Applies a clustering algorithm after vectorizing the input dataset (converting its columns to numeric-only and no missing data), and optionally reducing its dimensionality.

Essentially applies the separate step vectorize_dataset, followed by a clustering algorithm (HDBSCAN by default). The result is a column of cluster IDs.

For further detail on HDBSCAN’s parameters see its documentation here (for usage) and here (for its API).

metric
string
default: "euclidean"

The metric used to calculate similarity between data points.

Values must be one of the following:

euclidean manhattan chebyshev minkowski canberra braycurtis haversine mahalanobis wminkowski seuclidean cosine correlation hamming jaccard dice russellrao kulsinski rogerstanimoto sokalmichener sokalsneath yule

algorithm
string
default: "hdbscan"

Algorithm to use. The name of a supported clustering algorithm (currently allows "hdbscan" only).

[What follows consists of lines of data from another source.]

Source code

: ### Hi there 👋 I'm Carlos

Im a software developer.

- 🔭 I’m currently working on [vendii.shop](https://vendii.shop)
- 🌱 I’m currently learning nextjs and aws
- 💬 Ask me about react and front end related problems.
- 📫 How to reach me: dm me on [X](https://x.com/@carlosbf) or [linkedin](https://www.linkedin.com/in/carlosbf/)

Values must be one of the following:

  • hdbscan
min_cluster_size
integer
default: "120"

Minimum cluster size. The minimum size for considering a region of dense data points a proper cluster.

Values must be in the following range:

1 ≤ min_cluster_size < inf
min_samples
integer
default: "15"

The larger the value, the more conservative the clustering. More points will be declared as noise, and clusters will be restricted to progressively more dense areas.

Values must be in the following range:

1 ≤ min_samples < inf
reduce
[object, null]

Umap configuration. See more here. Params for dimensionality reduction.